看護師さんは、何かあったら呼んでくださいと言って部屋を退室し、少しの沈黙の後、彼女の母親が口を開いた。

「雨宮心さんですよね?私は小晴の母、朝日奈 光(ひかり)です。小晴からいつも面白い話を聞いていました。」
「こちらこそいつも楽しませてもらっています。その、もっと前に挨拶できなくてすみません。」
「全然大丈夫よ。あなたも体が辛いだろうに、来てくれて嬉しいわ」

そう言ってくれた。なんて暖かい雰囲気の人なんだろう。そんな雰囲気が彼女にも遺伝したんだろうな。でもそれを感じる度に、彼女の現状を聞きずらくあった。どうしても言葉が詰まってしまう。

「ありがとうございます。朝日奈さん、あの、その...。」

「光、と呼んでもいいのよ。いつか家に招けたらと思っていたから。こんな形で会うことになってしまっていたけれどね。それに、ここに来たってことは、小晴のことが知りたくて来たのでしょう?」

僕はびっくりした。要件を言わず来たのに、見透かされていたのだ。

「...はい。ずっと小晴のことが頭をよぎっていて。本当はまだ安静していてと言われていたんですけど、」
「小晴はね、」

光さんの手は震えていた

「小晴は、これから目を覚ますかどうか、容態もいつどうなるか分からない状態なんですって。」

彼女の手を握りながらそういう光さんは、冷静を装い僕に振舞っていても、まだ受け入れられない様子は隠しきれていなかった。

「いつどうなるか分からない...」

僕は動揺していた。急に彼女が居ないかもしれない未来ができてしまうなんて。これからも笑いあって、たまに喧嘩もして、楽しい日々を過ごすと思っていたのに。
僕の頬にも、既に溜まりに溜まりまくっていた涙が流れてきた。
いつどうにかなるか分からない体。
正直彼女がこんな大変なことになっているのに、僕自身が彼女に何も出来ないことへの精神的ショックが大きかった。
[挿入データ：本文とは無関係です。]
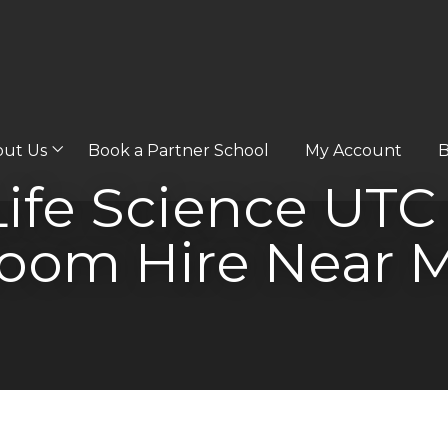
out Us
Book a Partner School
My Account
B
Life Science UTC
oom Hire Near 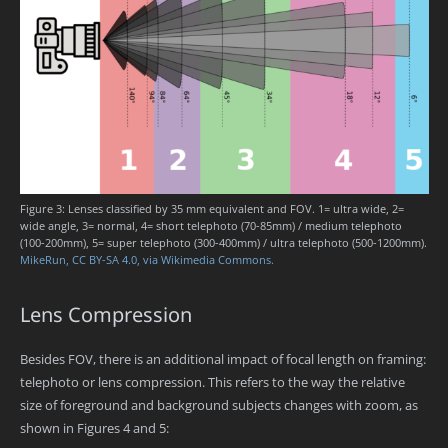
Figure 3: Lenses classified by 35 mm equivalent and FOV. 1= ultra wide, 2=
wide angle, 3= normal, 4= short telephoto (70-85mm) / medium telephoto
(100-200mm), 5= super telephoto (300-400mm) / ultra telephoto (500-1200mm).
MikeRun, CC BY-SA 4.0, via Wikimedia Commons.
Lens Compression
Besides FOV, there is an additional impact of focal length on framing:
telephoto or lens compression. This refers to the way the relative
size of foreground and background subjects changes with zoom, as
shown in Figures 4 and 5: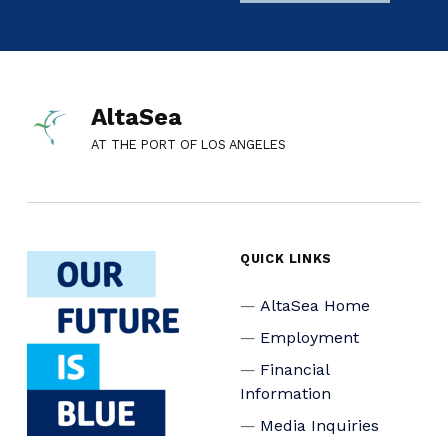
AltaSea
AT THE PORT OF LOS ANGELES
QUICK LINKS
AltaSea Home
Employment
Financial
Information
Media Inquiries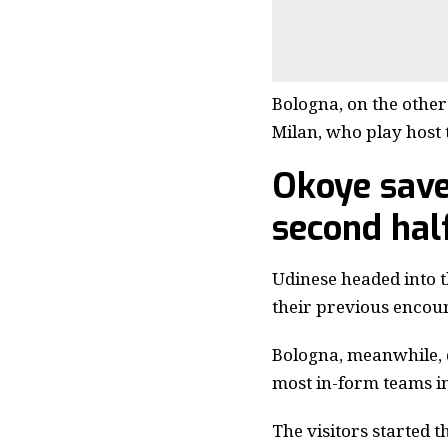
Bologna, on the other
Milan, who play host 
Okoye save
second hal
Udinese headed into t
their previous encoun
Bologna, meanwhile, d
most in-form teams in
The visitors started 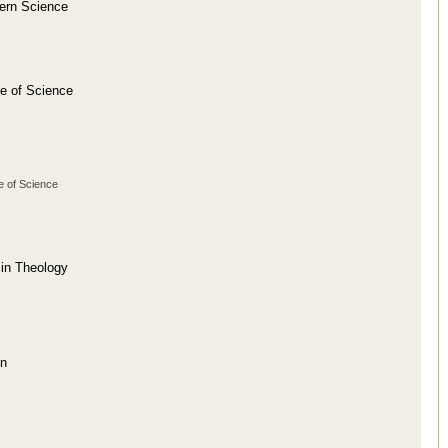
dern Science
se of Science
e of Science
 in Theology
on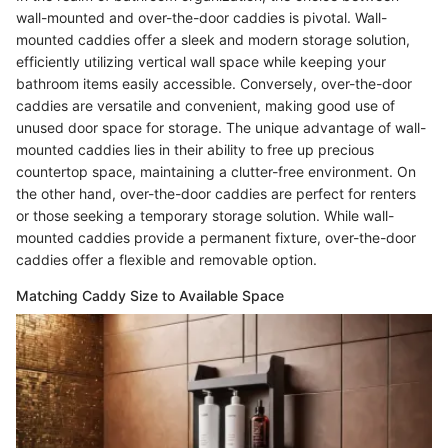
wall-mounted and over-the-door caddies is pivotal. Wall-
mounted caddies offer a sleek and modern storage solution,
efficiently utilizing vertical wall space while keeping your
bathroom items easily accessible. Conversely, over-the-door
caddies are versatile and convenient, making good use of
unused door space for storage. The unique advantage of wall-
mounted caddies lies in their ability to free up precious
countertop space, maintaining a clutter-free environment. On
the other hand, over-the-door caddies are perfect for renters
or those seeking a temporary storage solution. While wall-
mounted caddies provide a permanent fixture, over-the-door
caddies offer a flexible and removable option.
Matching Caddy Size to Available Space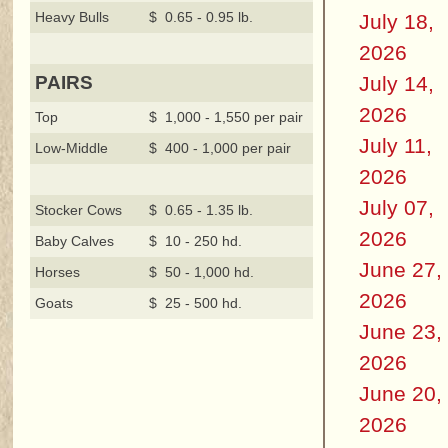
Heavy Bulls
$ 0.65 - 0.95 lb.
July 18,
2026
July 14,
PAIRS
2026
Top
$ 1,000 - 1,550 per pair
July 11,
Low-Middle
$ 400 - 1,000 per pair
2026
July 07,
Stocker Cows
$ 0.65 - 1.35 lb.
2026
Baby Calves
$ 10 - 250 hd.
June 27,
Horses
$ 50 - 1,000 hd.
2026
Goats
$ 25 - 500 hd.
June 23,
2026
June 20,
2026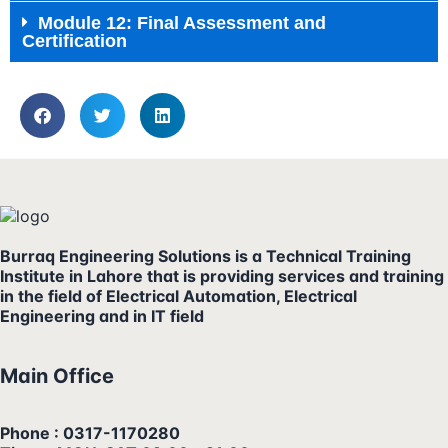
Module 12: Final Assessment and
Certification
Burraq Engineering Solutions is a Technical Training
Institute in Lahore that is providing services and training
in the field of Electrical Automation, Electrical
Engineering and in IT field
Main Office
Phone : 0317-1170280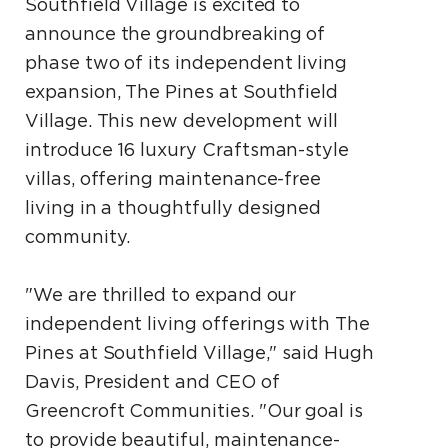
Southfield Village is excited to
announce the groundbreaking of
phase two of its independent living
expansion, The Pines at Southfield
Village. This new development will
introduce 16 luxury Craftsman-style
villas, offering maintenance-free
living in a thoughtfully designed
community.
"We are thrilled to expand our
independent living offerings with The
Pines at Southfield Village," said Hugh
Davis, President and CEO of
Greencroft Communities. "Our goal is
to provide beautiful, maintenance-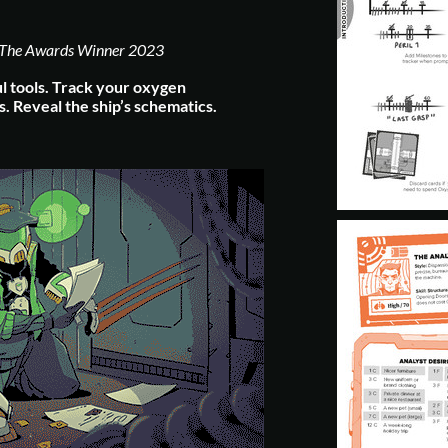
The Awards Winner 2023
l tools.
Track your oxygen
s.
Reveal the ship’s schematics.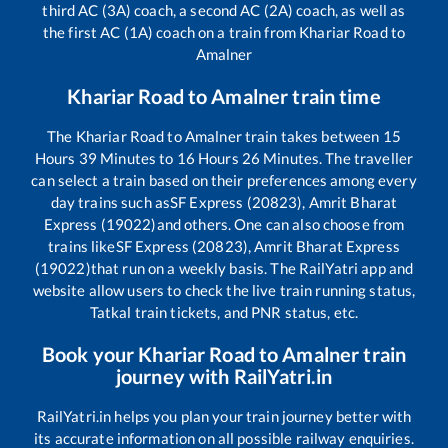
third AC (3A) coach, a second AC (2A) coach, as well as
the first AC (1A) coach on a train from
Khariar Road
to
Amalner
Khariar Road
to
Amalner
train time
The
Khariar Road
to
Amalner
train takes between
15
Hours
39
Minutes to
16
Hours
26
Minutes. The traveller
can select a train based on their preferences among every
day trains such as
SF Express (20823), Amrit Bharat
Express (19022)
and others. One can also choose from
trains like
SF Express (20823), Amrit Bharat Express
(19022)
that run on a weekly basis. The RailYatri app and
website allow users to check the live train running status,
Tatkal train tickets, and PNR status, etc.
Book your
Khariar Road
to
Amalner
train
journey with RailYatri.in
RailYatri.in helps you plan your train journey better with
its accurate information on all possible railway enquiries.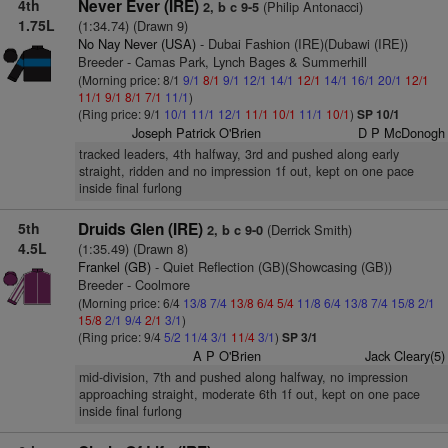
4th
Never Ever (IRE)
(Philip Antonacci)
2, b c 9-5
1.75L
(1:34.74) (Drawn 9)
No Nay Never (USA)
- Dubai Fashion (IRE)(Dubawi (IRE))
Breeder - Camas Park, Lynch Bages & Summerhill
(Morning price: 8/1
9/1
8/1
9/1
12/1
14/1
12/1
14/1
16/1
20/1
12/1
11/1
9/1
8/1
7/1
11/1
)
(Ring price: 9/1
10/1
11/1
12/1
11/1
10/1
11/1
10/1
)
SP 10/1
Joseph Patrick O'Brien
D P McDonogh
tracked leaders, 4th halfway, 3rd and pushed along early
straight, ridden and no impression 1f out, kept on one pace
inside final furlong
5th
Druids Glen (IRE)
(Derrick Smith)
2, b c 9-0
4.5L
(1:35.49) (Drawn 8)
Frankel (GB)
- Quiet Reflection (GB)(Showcasing (GB))
Breeder - Coolmore
(Morning price: 6/4
13/8
7/4
13/8
6/4
5/4
11/8
6/4
13/8
7/4
15/8
2/1
15/8
2/1
9/4
2/1
3/1
)
(Ring price: 9/4
5/2
11/4
3/1
11/4
3/1
)
SP 3/1
A P O'Brien
Jack Cleary(5)
mid-division, 7th and pushed along halfway, no impression
approaching straight, moderate 6th 1f out, kept on one pace
inside final furlong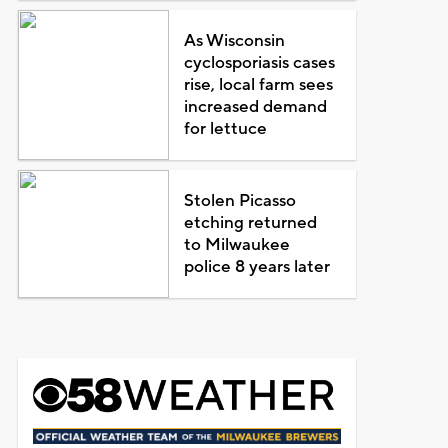
As Wisconsin
cyclosporiasis cases
rise, local farm sees
increased demand
for lettuce
Stolen Picasso
etching returned
to Milwaukee
police 8 years later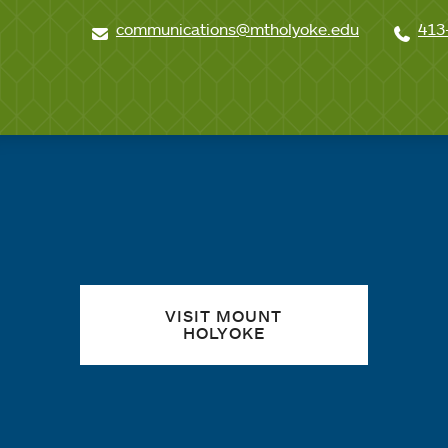
communications@mtholyoke.edu
413
Quick links
VISIT MOUNT
HOLYOKE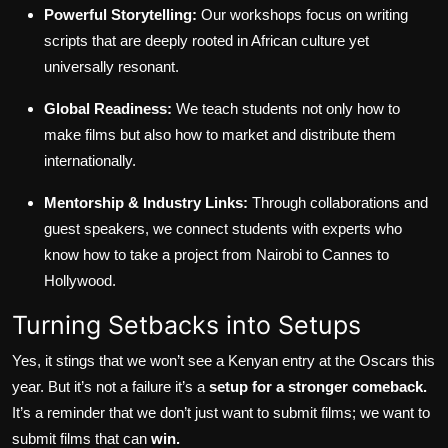
Powerful Storytelling:
Our workshops focus on writing
scripts that are deeply rooted in African culture yet
universally resonant.
Global Readiness:
We teach students not only how to
make films but also how to market and distribute them
internationally.
Mentorship & Industry Links:
Through collaborations and
guest speakers, we connect students with experts who
know how to take a project from Nairobi to Cannes to
Hollywood.
Turning Setbacks into Setups
Yes, it stings that we won’t see a Kenyan entry at the Oscars this
year. But it’s not a failure it’s a
setup for a stronger comeback.
It’s a reminder that we don’t just want to submit films; we want to
submit films that can
win.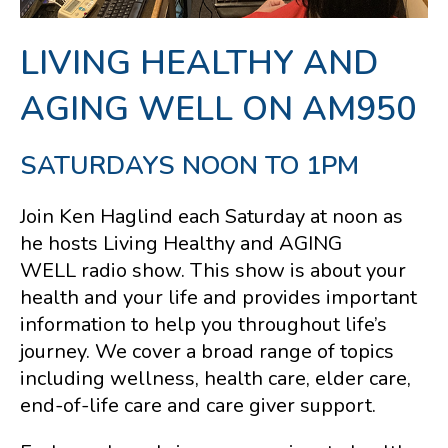
LIVING HEALTHY AND
AGING WELL ON AM950
SATURDAYS NOON TO 1PM
Join Ken Haglind each Saturday at noon as
he hosts Living Healthy and AGING
WELL
radio show. This show is about your
health and your life and provides important
information to help you throughout life’s
journey. We cover a broad range of topics
including wellness, health care, elder care,
end-of-life care and care giver support.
あれから何日経っても目を覚まさない。まだ救いの道があるとすれば、脳死では無いことで、医者から目が覚めないのは事故の時に頭を打ったことが原因なのではないか、と言われている。
代われるものなら代わって上げたい。でもそれは叶わなくて。打撲や肋骨にひび、目を怪我して片方の目の視力が格段に落ちた僕とは比にならいくらいに辛くて痛い思いをしてる彼女のことを考えると胸が張り裂けそうだった。
僕が、僕が水族館になんて誘わなければ、こんな事にはならなかったのかな。